*Required work*
Only lines holding the string "District" are wanted; copy each one from the material.

*Raw data*
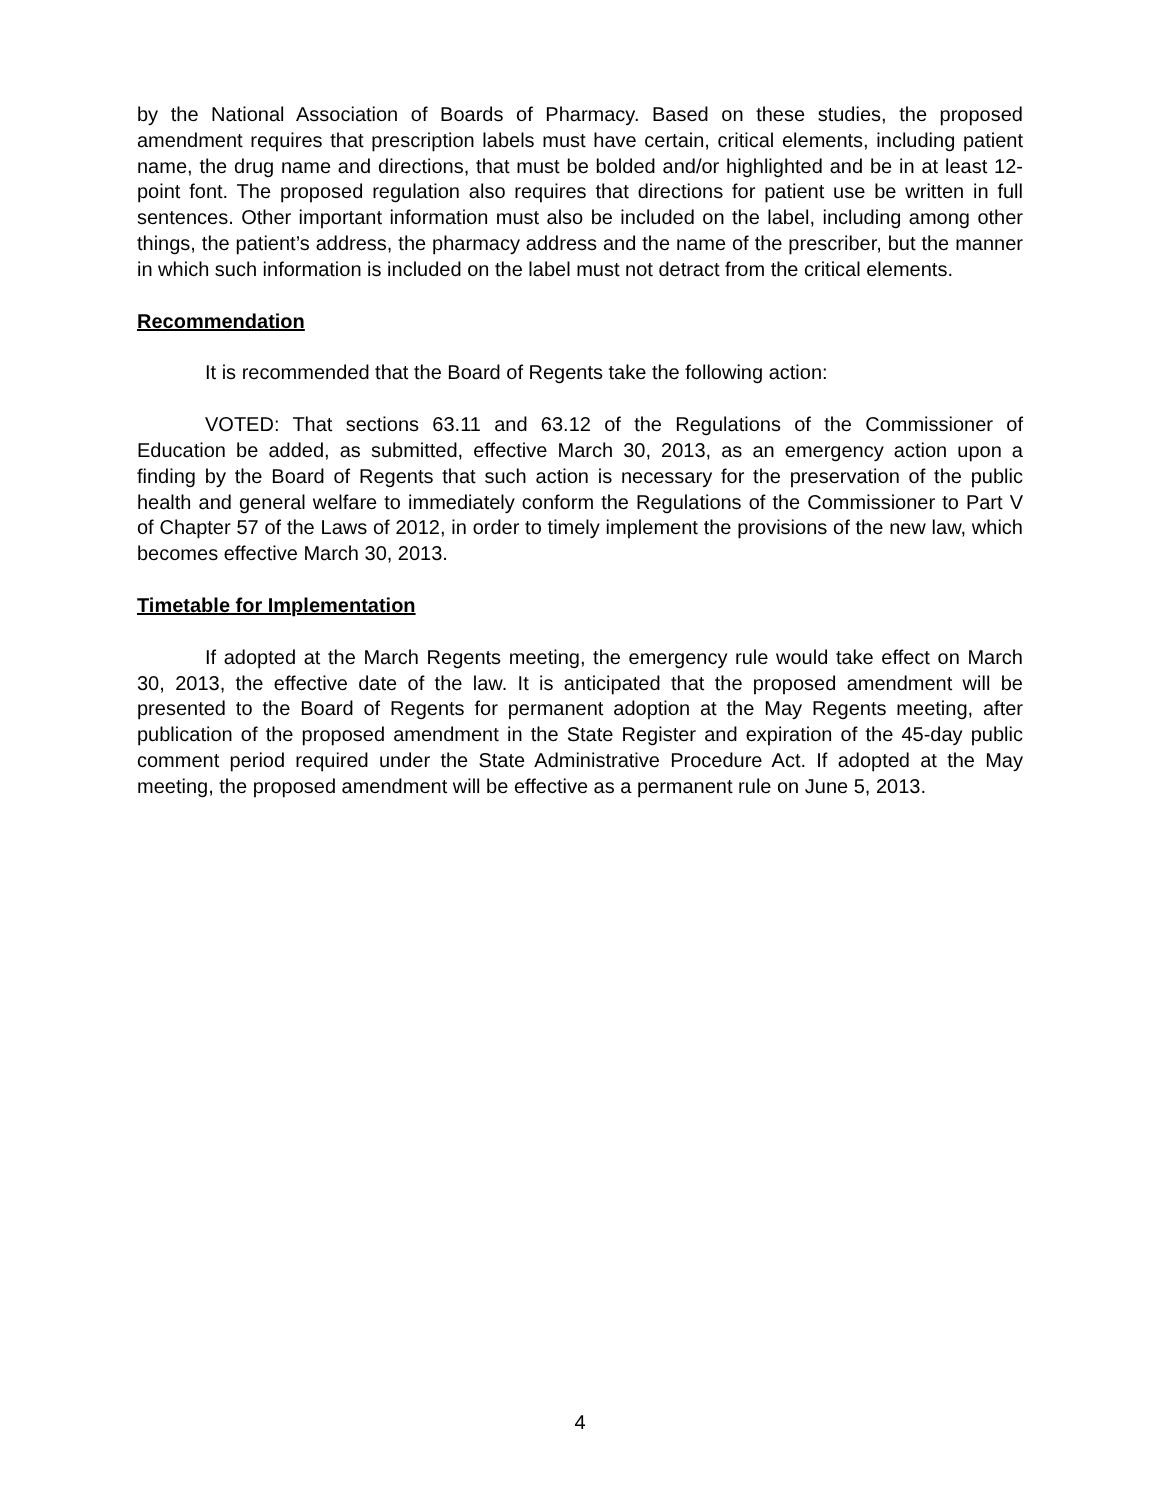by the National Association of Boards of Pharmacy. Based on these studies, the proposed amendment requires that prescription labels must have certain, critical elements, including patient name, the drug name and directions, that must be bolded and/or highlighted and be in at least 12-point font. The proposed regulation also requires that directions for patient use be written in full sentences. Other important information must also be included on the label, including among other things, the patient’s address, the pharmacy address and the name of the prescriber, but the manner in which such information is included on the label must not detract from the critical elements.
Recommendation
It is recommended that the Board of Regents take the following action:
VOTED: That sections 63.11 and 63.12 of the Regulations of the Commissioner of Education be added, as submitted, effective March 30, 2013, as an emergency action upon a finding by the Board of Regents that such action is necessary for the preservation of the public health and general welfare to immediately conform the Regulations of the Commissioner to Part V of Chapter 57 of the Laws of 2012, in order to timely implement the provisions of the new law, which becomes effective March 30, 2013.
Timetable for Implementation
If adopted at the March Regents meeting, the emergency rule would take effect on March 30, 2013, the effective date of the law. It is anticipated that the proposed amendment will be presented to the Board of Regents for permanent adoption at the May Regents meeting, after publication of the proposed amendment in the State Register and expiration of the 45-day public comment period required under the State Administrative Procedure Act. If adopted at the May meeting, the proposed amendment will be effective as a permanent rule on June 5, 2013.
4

--

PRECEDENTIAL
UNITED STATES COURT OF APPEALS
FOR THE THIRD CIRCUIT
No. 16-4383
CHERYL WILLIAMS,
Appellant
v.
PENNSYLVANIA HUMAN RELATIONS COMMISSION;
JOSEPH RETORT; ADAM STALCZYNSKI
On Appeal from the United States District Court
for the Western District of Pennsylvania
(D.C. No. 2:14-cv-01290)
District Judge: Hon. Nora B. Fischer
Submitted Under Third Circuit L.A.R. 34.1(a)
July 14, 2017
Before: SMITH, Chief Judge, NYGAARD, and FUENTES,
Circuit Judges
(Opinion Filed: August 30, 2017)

---

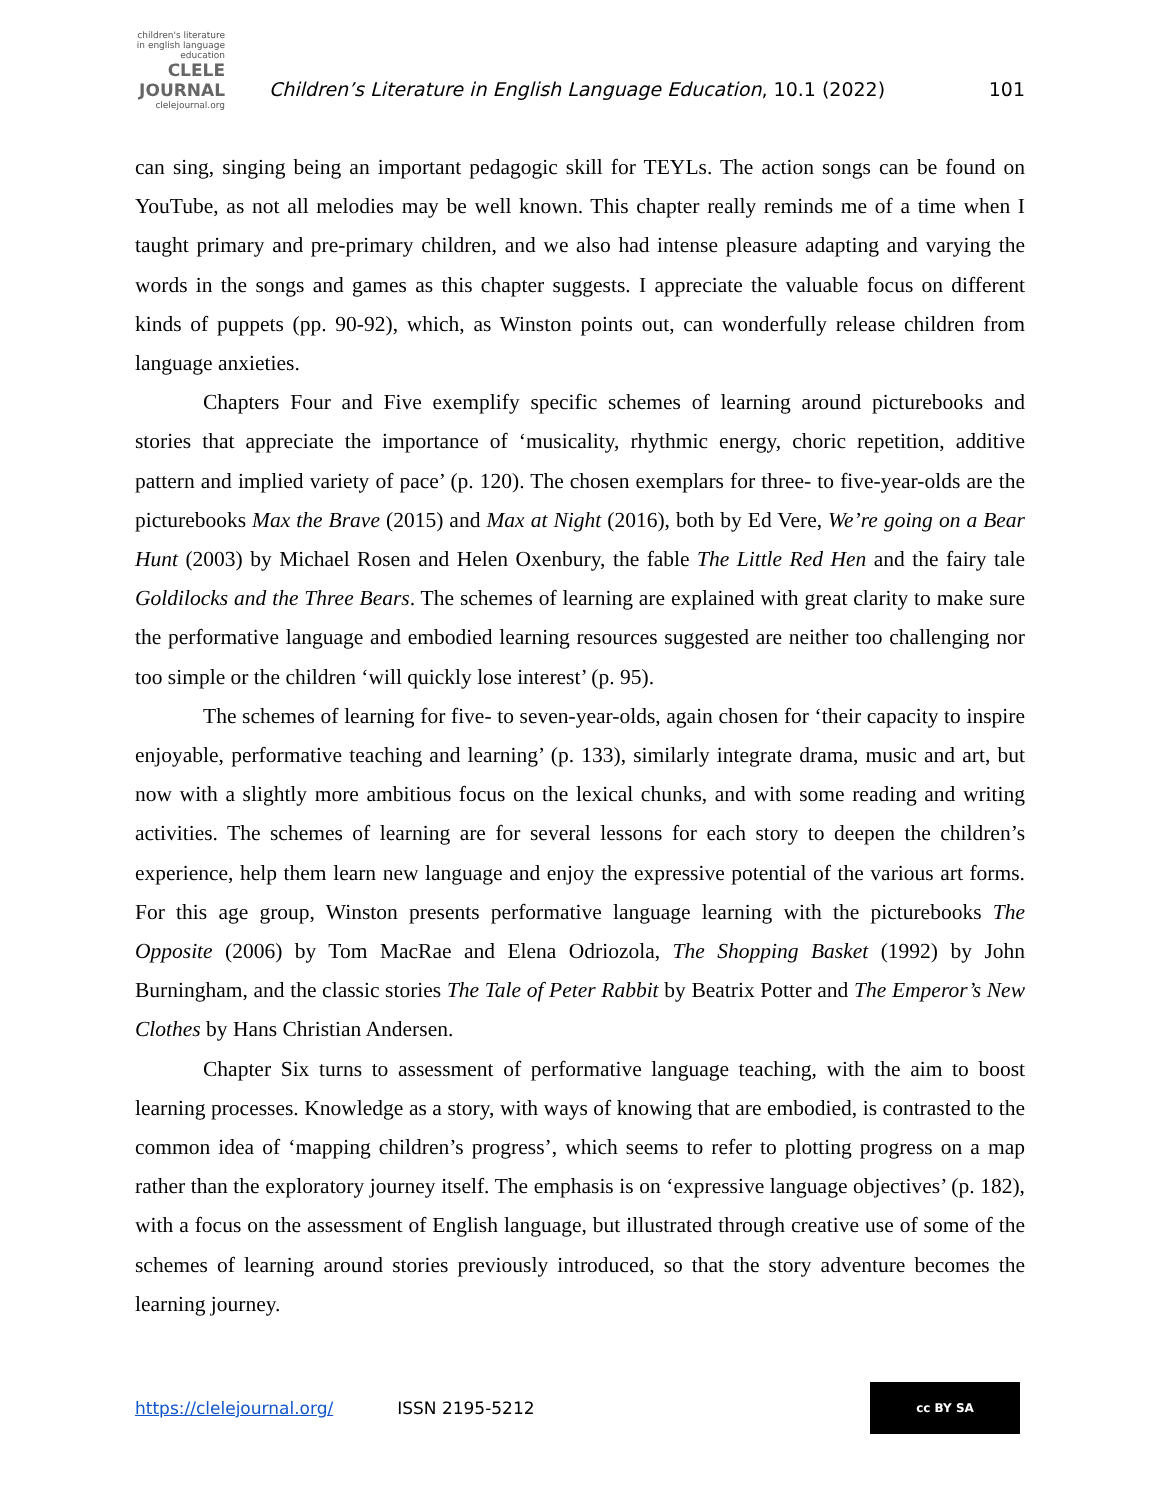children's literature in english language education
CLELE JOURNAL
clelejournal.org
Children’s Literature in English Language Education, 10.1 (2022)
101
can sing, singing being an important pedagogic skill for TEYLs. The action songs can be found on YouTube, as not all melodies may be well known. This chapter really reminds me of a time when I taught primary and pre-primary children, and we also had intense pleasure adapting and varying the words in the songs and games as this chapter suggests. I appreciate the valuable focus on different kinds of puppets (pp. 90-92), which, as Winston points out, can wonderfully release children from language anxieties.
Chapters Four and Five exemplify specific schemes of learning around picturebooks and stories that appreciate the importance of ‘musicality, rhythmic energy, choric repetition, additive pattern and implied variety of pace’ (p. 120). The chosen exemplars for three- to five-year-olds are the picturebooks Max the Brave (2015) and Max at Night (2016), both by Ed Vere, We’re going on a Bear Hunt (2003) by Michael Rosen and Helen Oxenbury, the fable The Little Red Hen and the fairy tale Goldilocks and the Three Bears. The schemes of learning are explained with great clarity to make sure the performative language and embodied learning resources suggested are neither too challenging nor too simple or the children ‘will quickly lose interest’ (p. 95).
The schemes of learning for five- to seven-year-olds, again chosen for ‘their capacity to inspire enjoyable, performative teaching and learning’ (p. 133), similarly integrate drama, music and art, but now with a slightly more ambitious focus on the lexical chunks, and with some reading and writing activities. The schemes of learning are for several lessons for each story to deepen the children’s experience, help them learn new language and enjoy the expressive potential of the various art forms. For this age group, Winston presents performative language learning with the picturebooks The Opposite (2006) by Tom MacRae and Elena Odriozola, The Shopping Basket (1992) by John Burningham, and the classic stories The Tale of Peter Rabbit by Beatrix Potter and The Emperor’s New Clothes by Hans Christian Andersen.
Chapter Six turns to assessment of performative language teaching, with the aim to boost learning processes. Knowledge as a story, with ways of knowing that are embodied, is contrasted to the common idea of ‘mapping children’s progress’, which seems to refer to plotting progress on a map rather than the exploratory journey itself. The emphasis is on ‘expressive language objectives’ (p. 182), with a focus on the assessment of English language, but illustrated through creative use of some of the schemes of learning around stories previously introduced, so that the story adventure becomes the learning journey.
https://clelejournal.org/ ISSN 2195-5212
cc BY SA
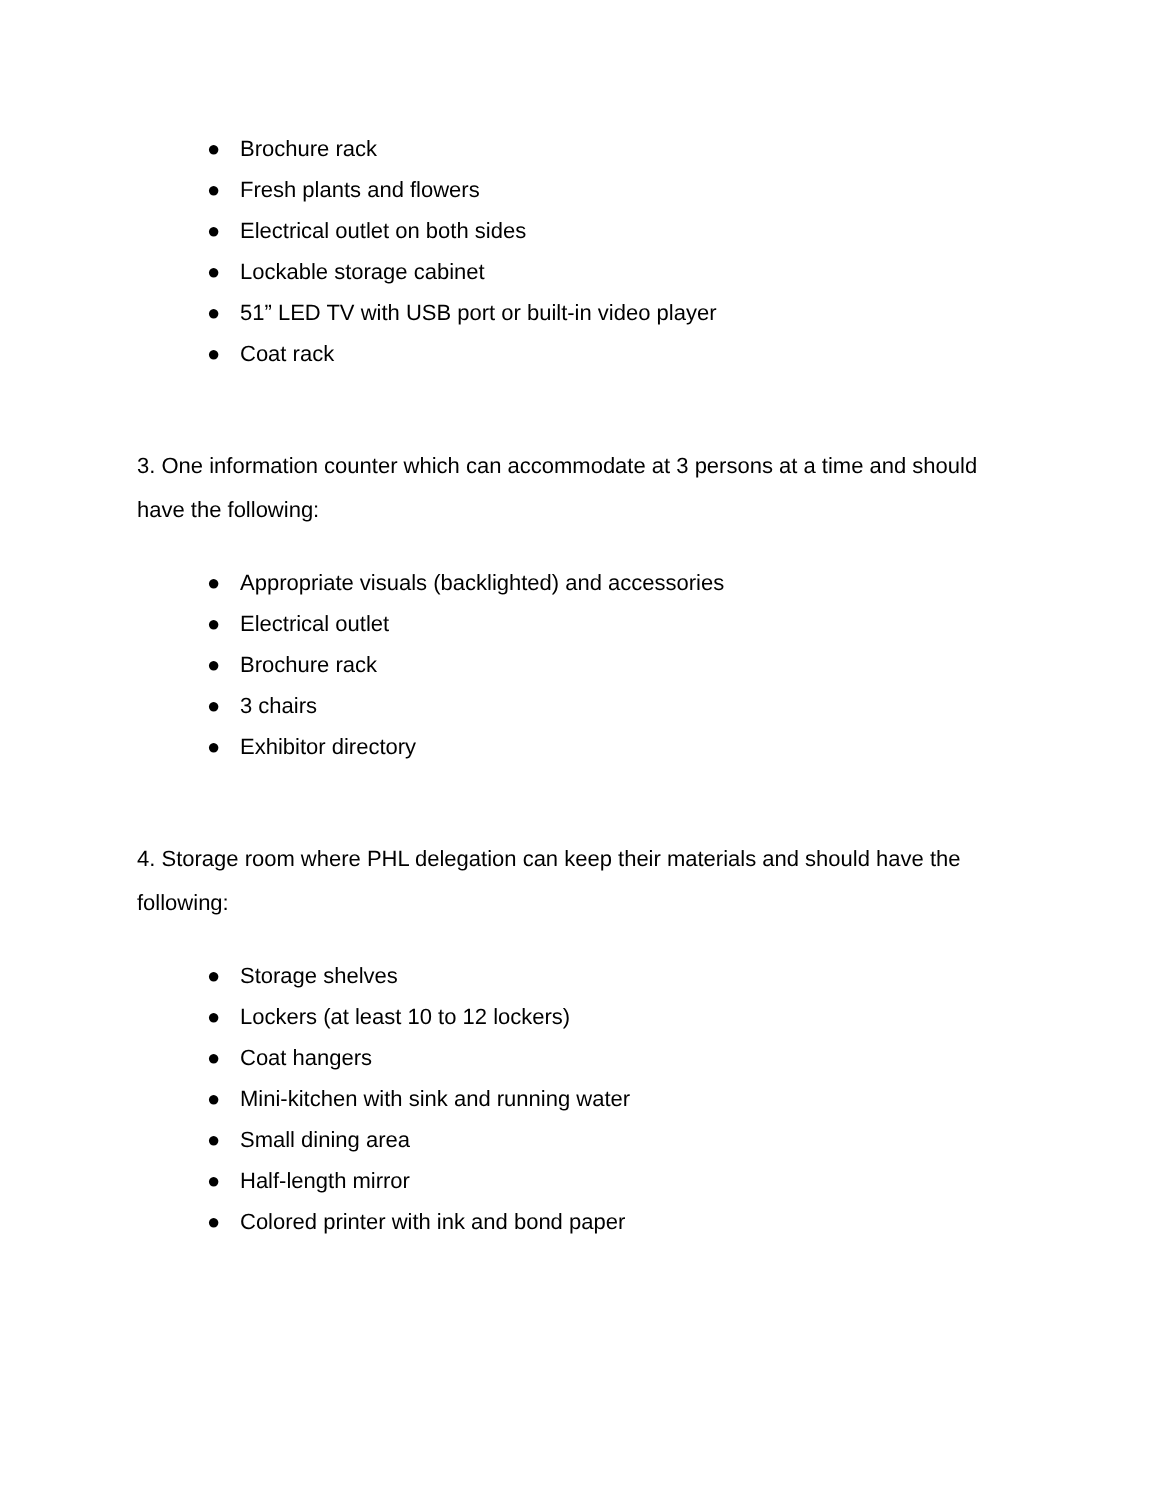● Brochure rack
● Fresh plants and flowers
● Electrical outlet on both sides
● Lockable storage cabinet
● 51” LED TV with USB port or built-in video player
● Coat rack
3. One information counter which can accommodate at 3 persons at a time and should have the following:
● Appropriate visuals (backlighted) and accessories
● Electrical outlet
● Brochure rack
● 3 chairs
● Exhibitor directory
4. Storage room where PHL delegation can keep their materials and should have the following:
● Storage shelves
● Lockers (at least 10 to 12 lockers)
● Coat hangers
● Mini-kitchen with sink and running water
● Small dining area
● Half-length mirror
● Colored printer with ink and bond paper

*Answer for the task*
On Appeal from the United States District Court
for the Western District of Pennsylvania
District Judge: Hon. Nora B. Fischer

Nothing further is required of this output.